— Exercise directions —
Search the records below for the string "format", and report each line that contains it.
[Opening Data excerpts section]
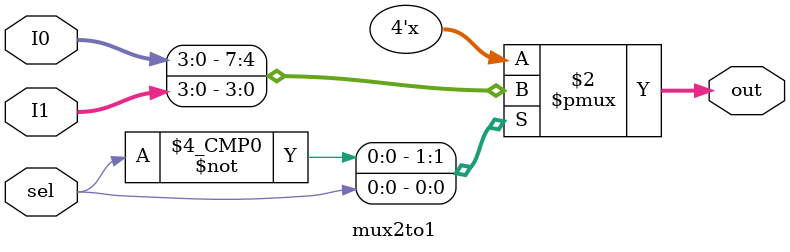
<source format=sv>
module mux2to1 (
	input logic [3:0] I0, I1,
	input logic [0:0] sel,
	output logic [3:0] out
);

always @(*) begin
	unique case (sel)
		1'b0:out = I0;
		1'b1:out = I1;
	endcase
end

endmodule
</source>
[Closing Data excerpts section]
[Opening Data excerpts section]
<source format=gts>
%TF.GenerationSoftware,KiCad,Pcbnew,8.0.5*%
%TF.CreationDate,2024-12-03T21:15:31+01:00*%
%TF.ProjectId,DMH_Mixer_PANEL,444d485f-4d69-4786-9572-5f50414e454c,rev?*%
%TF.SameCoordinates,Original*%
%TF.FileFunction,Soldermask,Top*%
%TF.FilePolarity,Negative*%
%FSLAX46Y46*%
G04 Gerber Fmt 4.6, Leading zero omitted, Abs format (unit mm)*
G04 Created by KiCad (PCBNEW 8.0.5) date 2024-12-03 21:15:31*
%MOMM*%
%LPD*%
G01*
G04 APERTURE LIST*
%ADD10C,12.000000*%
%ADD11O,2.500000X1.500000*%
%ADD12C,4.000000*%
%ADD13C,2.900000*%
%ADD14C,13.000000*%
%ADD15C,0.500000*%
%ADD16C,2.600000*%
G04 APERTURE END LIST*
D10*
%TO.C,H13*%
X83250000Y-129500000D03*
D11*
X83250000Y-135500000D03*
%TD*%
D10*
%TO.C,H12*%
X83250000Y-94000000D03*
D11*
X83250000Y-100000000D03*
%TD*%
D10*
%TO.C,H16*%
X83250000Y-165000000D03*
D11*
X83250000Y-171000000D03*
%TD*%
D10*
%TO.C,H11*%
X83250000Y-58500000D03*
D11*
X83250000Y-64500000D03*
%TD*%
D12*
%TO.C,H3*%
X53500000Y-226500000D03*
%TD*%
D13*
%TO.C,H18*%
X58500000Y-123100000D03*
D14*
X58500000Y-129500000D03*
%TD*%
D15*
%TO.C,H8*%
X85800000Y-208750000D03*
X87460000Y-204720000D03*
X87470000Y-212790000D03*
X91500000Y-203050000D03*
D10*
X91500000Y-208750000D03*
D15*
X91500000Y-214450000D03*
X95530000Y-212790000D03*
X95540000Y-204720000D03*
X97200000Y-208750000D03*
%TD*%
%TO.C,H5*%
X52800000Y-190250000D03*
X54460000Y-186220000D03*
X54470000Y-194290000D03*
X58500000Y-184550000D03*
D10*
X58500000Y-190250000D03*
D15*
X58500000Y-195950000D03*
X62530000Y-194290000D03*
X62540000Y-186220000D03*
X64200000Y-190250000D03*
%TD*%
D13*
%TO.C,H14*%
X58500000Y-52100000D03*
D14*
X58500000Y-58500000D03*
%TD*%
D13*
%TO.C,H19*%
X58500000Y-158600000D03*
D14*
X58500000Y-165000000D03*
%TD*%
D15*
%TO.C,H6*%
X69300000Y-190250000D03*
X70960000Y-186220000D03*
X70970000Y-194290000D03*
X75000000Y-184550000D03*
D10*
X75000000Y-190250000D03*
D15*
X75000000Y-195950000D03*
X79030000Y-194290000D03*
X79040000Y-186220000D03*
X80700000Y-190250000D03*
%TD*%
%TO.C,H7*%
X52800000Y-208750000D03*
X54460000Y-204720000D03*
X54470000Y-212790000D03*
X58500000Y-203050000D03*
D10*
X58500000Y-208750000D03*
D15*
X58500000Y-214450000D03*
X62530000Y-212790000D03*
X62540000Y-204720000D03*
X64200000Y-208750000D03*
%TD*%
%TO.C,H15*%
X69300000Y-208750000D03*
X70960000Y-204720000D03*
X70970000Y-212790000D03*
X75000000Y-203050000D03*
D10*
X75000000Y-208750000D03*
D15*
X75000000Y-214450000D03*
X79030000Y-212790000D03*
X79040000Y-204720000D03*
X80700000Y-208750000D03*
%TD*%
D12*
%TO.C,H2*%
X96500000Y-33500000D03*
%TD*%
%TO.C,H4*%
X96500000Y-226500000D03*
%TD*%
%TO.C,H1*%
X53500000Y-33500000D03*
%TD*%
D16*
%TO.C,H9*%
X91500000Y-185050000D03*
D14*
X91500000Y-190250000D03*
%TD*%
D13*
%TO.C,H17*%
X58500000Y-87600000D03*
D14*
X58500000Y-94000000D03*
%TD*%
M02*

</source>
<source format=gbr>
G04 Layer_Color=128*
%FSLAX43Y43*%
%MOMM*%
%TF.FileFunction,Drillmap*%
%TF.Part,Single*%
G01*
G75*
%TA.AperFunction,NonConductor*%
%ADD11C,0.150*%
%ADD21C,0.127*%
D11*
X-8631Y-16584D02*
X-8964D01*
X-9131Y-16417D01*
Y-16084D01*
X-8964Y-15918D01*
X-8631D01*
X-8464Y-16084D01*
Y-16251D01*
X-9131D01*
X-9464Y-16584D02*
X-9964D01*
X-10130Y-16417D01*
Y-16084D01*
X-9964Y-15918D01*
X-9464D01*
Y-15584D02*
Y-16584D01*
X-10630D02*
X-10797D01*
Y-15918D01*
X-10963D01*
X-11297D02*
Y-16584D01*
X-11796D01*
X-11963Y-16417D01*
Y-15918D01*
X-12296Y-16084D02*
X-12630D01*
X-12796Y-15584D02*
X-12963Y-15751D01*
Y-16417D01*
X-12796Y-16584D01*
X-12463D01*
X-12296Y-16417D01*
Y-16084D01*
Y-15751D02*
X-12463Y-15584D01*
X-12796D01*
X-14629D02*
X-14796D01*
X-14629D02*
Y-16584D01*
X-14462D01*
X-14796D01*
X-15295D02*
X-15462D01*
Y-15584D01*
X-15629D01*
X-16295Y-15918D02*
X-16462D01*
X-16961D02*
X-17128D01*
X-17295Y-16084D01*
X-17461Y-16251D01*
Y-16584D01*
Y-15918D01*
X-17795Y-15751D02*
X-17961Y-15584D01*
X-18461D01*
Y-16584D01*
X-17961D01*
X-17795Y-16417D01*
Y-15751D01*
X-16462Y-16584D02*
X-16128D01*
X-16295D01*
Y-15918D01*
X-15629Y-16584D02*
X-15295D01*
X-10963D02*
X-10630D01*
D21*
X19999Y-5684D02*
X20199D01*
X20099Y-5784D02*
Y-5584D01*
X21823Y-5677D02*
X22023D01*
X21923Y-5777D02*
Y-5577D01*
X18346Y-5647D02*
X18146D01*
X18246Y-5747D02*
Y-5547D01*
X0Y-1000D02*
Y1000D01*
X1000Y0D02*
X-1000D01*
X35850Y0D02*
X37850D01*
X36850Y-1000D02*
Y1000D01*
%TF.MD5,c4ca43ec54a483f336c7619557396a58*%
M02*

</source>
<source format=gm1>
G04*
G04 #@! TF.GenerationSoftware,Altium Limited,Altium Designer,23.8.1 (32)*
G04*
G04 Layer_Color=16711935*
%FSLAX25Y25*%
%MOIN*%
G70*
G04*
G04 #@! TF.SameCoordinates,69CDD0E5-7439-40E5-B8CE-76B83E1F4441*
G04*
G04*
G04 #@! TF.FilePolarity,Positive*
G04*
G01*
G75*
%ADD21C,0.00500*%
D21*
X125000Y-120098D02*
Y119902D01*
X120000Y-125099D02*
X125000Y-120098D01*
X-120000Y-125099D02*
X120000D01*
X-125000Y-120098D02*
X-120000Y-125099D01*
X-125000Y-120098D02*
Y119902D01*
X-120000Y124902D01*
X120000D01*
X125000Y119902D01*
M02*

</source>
[Closing Data excerpts section]
— Your solution —
<source format=sv>
<source format=gts>
G04 Gerber Fmt 4.6, Leading zero omitted, Abs format (unit mm)*
<source format=gbr>
<source format=gm1>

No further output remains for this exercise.